E poi, all’improvviso, un profondo silenzio. Stranamente, tutti i rumori della valle sembrano ammutoliti e anche il tempo pare essersi fermato. Intorno a me, l’increspatura meravigliosa di un mare di cime, che si moltiplicano a perdita d’occhio, fin dove osa spingersi la vista.

Là sotto, i laghi ancora irrigiditi da frantumi di ghiaccio, mentre, in basso, la Leventina appare come un tappeto verde chiaro disteso tra le montagne: con i suoi villaggi, la striscia grigia dell’aeroporto, il serpente lucido dell’autostrada, la nuova via delle genti, su cui passa tutta l’Europa.

Note

1) La degagna, ente presente soprattutto in Leventina, era una parte della vicinanza (Comune) e si occupava della gestione degli alpeggi e dei boschi, dei diritti di soma e della manutenzione delle strade.
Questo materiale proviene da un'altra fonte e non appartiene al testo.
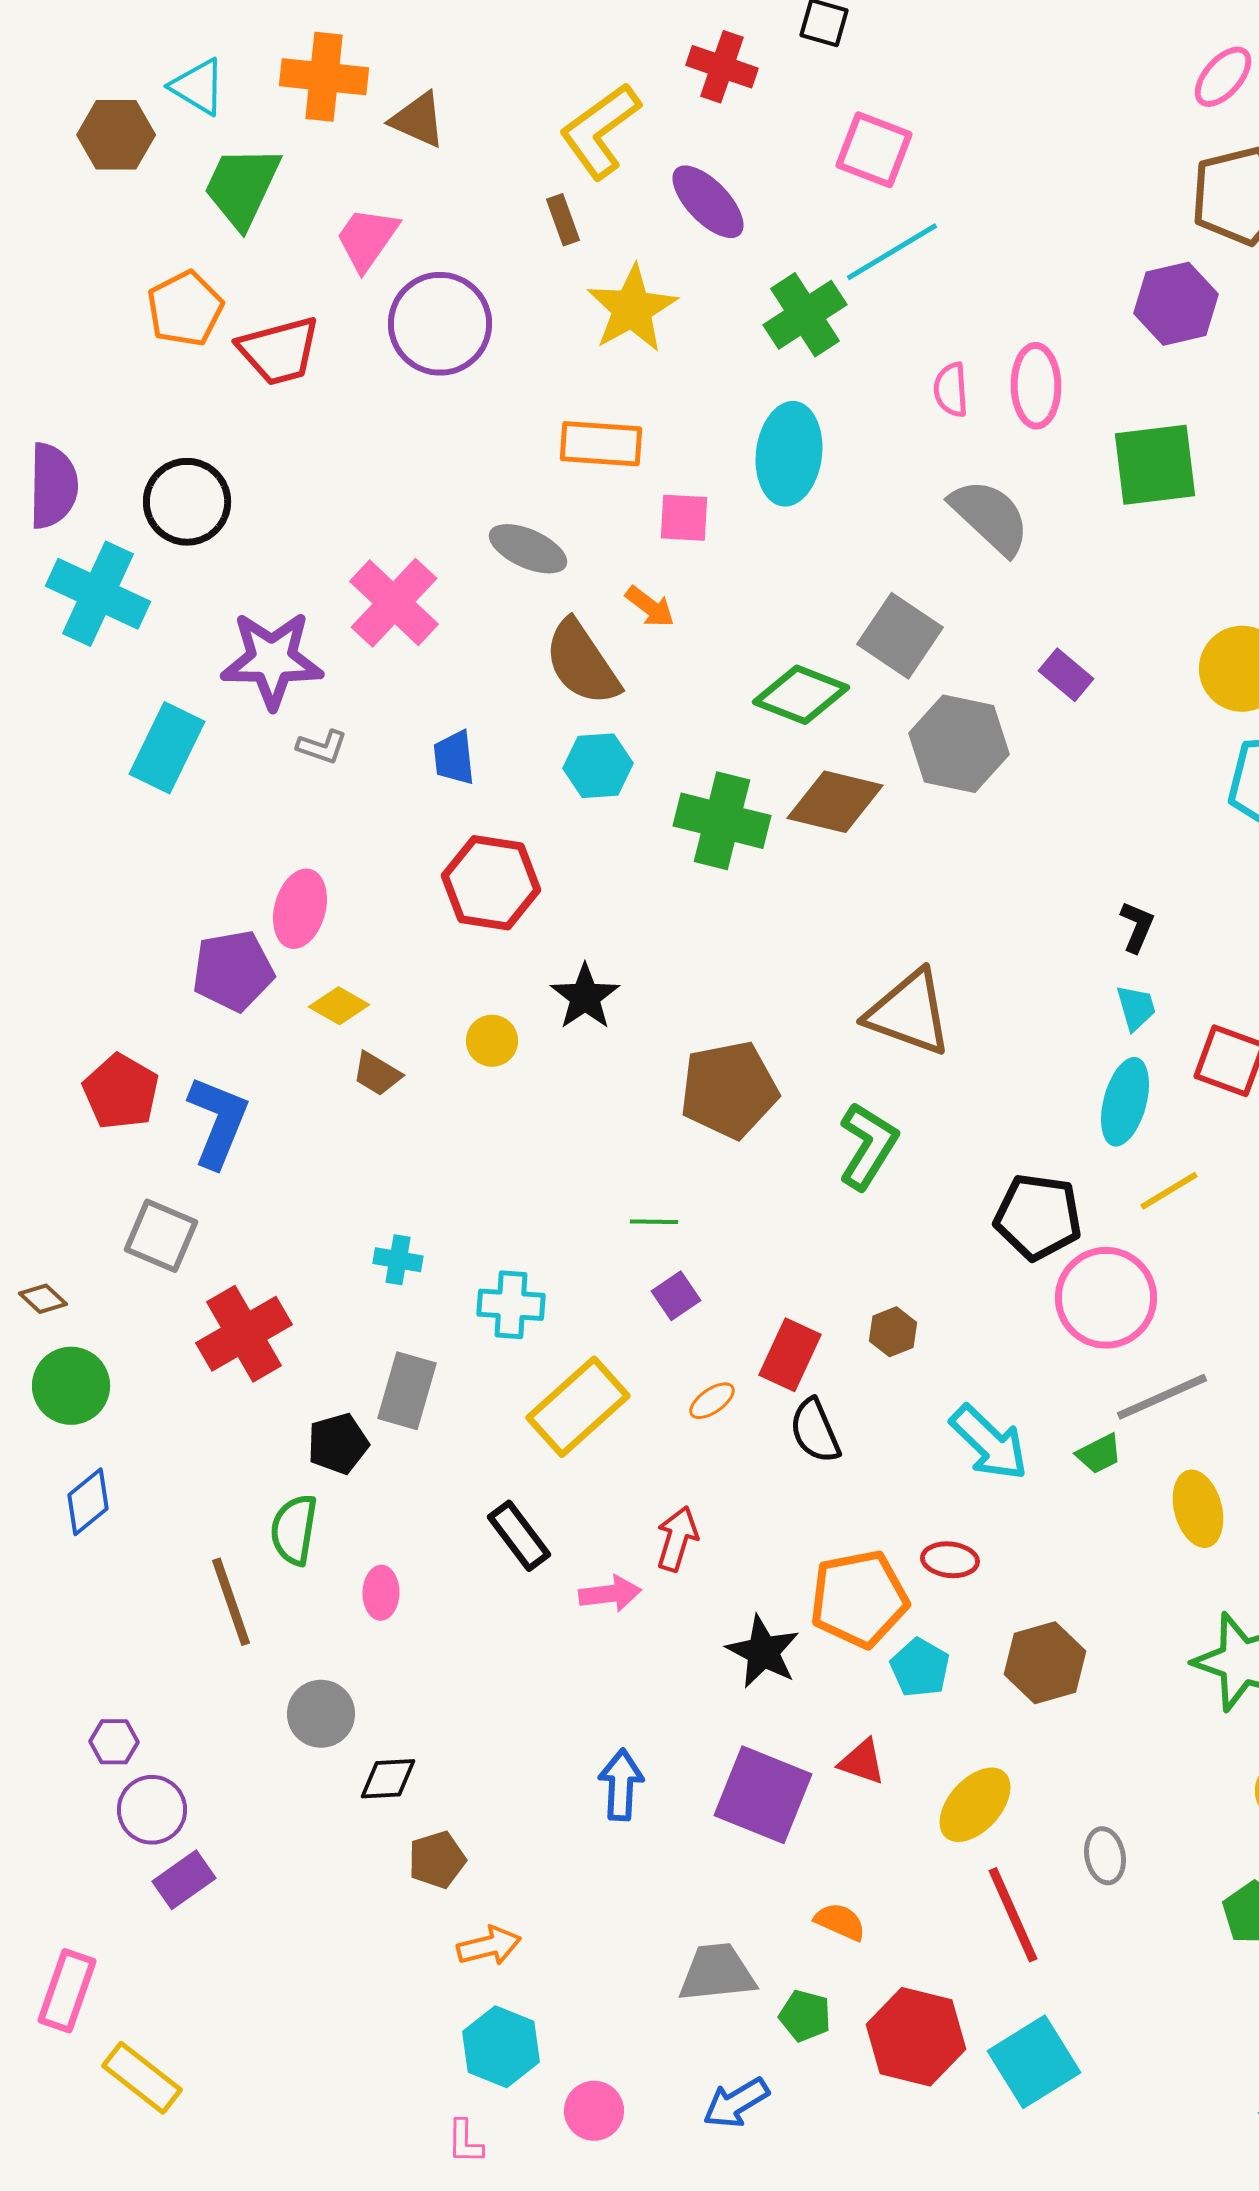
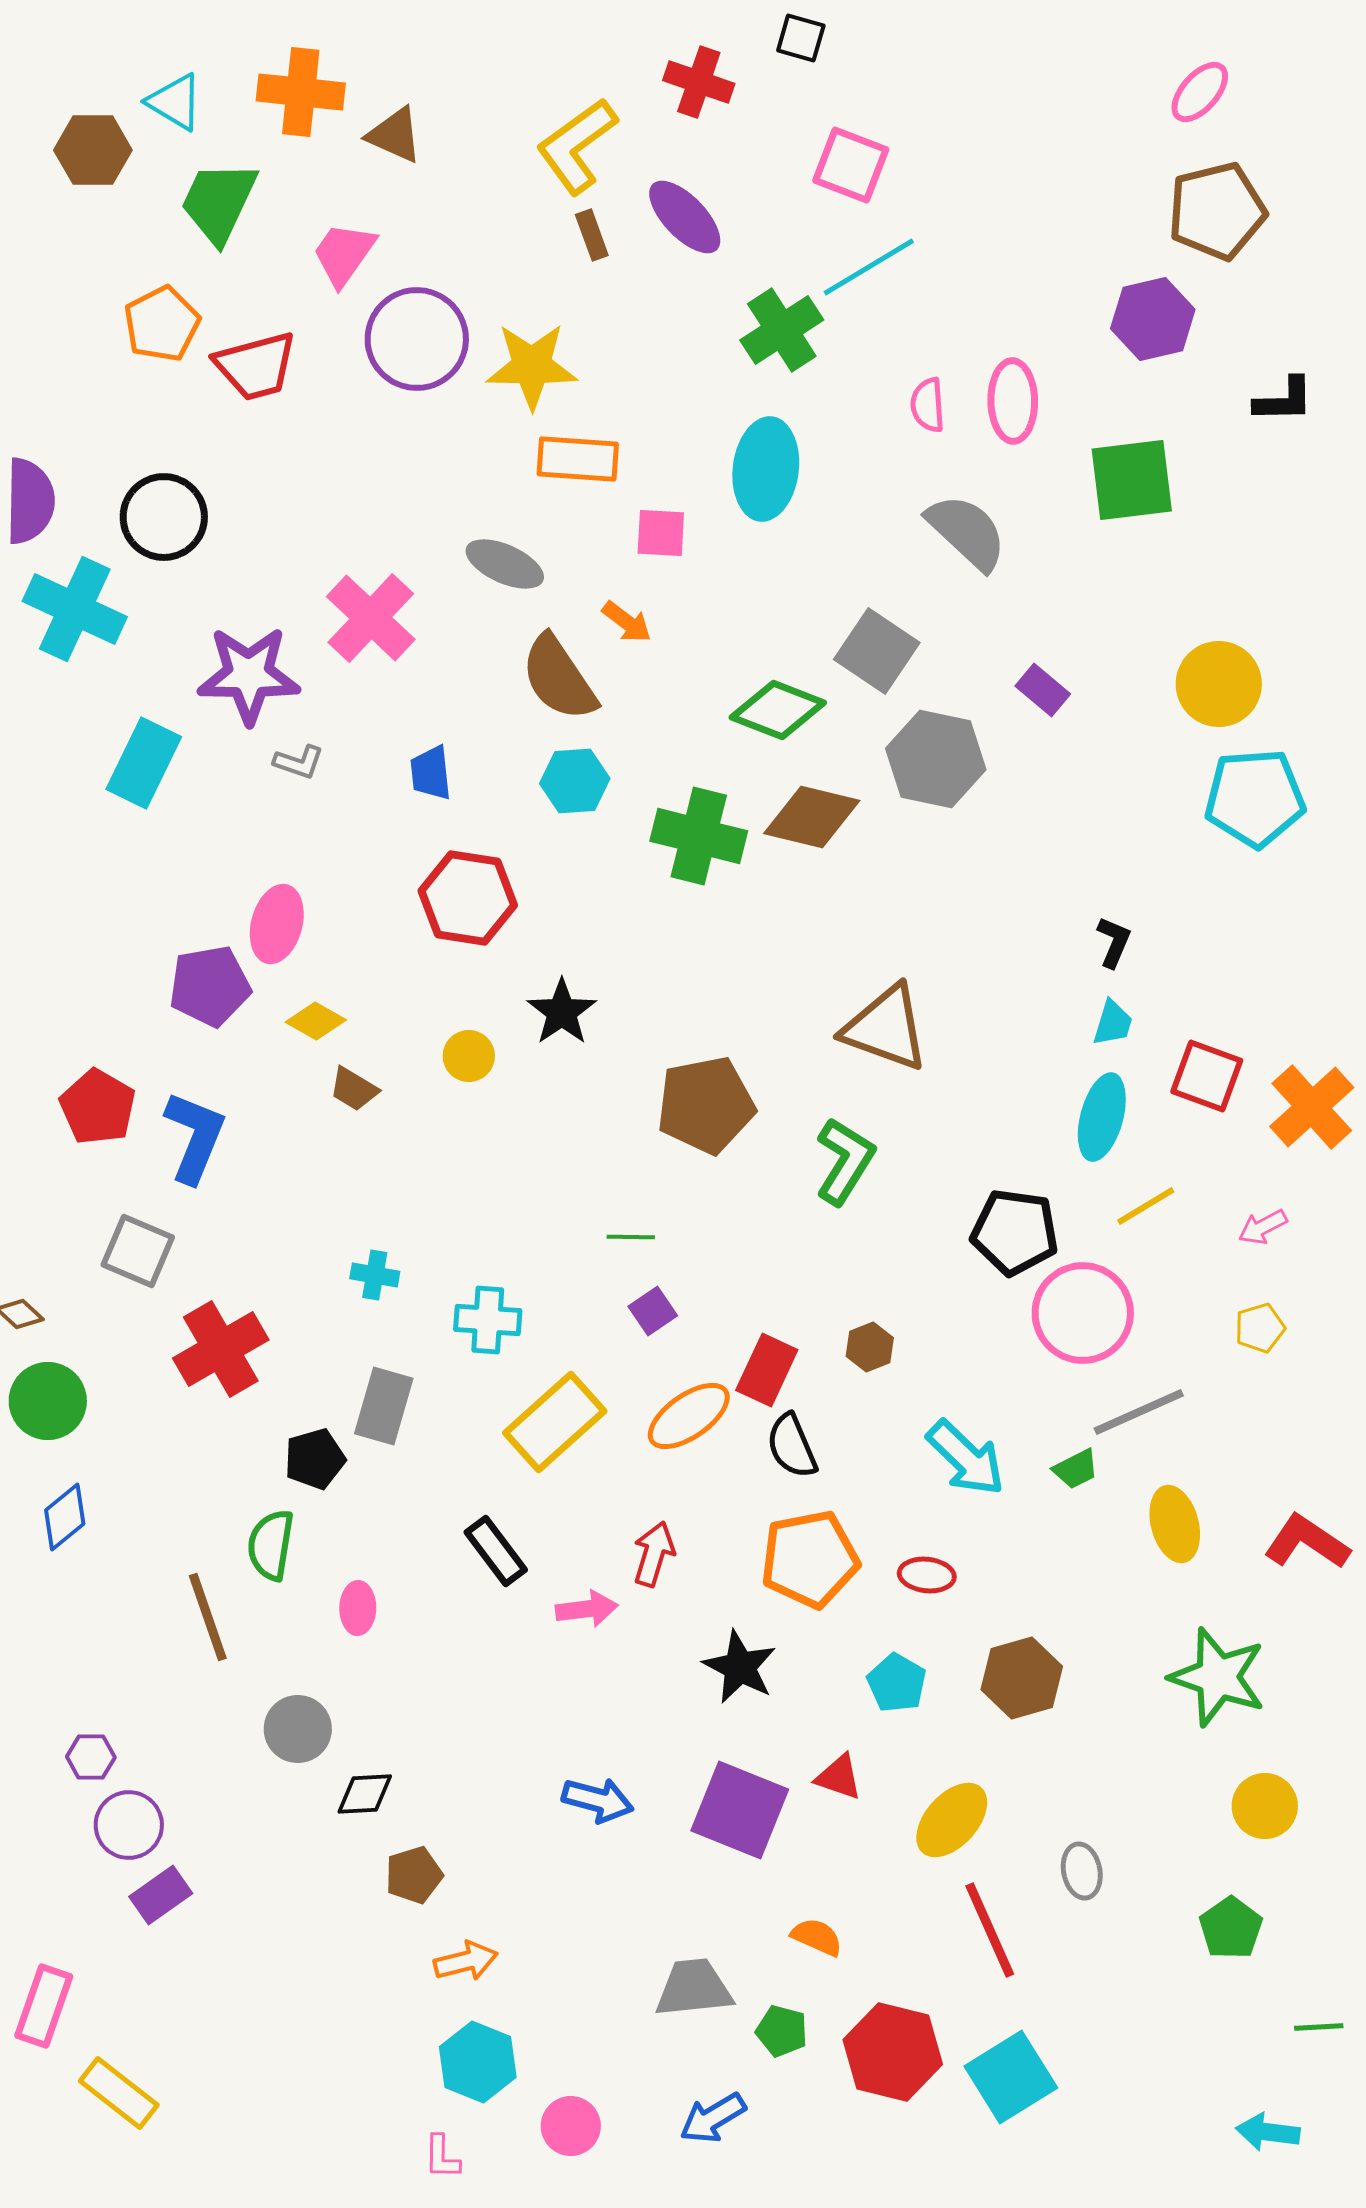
brown rectangle: (563, 220) -> (592, 235), moved
yellow star: (632, 309) -> (532, 366), moved, turned 30
cyan trapezoid: (1136, 1008) -> (1113, 1023), turned 33
orange ellipse: (712, 1401) -> (689, 1416), size x1.8
orange pentagon: (859, 1599) -> (810, 1559), moved
blue arrow: (621, 1785) -> (598, 1800), turned 102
2) «È opportuno che con qualche segno sensibile e duraturo si trasmetta ai posteri il sacro entusiasmo col quale si è prestato omaggio a Gesù Cristo Redentore. Sarà bella cosa che sulla cima delle nostre montagne, s’alzi gigante, quasi a tutelare le sottoposte regioni, il segno della Redenzione. Veggendolo il nostro cuore si sentirà attratto verso Dio e Dio misericordioso dilaterà il cuor suo sopra di noi, perché nella croce è la nostra salute, la nostra vita, la nostra Resurrezione».

3) Edo Tagliabue, allora, era presidente del Patriziato di Faido e grande appassionato delle testimonianze storiche presenti sul territorio. Aveva, tra gli altri suoi interventi, portato a termine la ristrutturazione della vecchia segheria, mossa dall’acqua della Piumogna, e, nel 1991, era stato il promotore, con padre Giuseppe Busser, del restauro della croce del Pettine.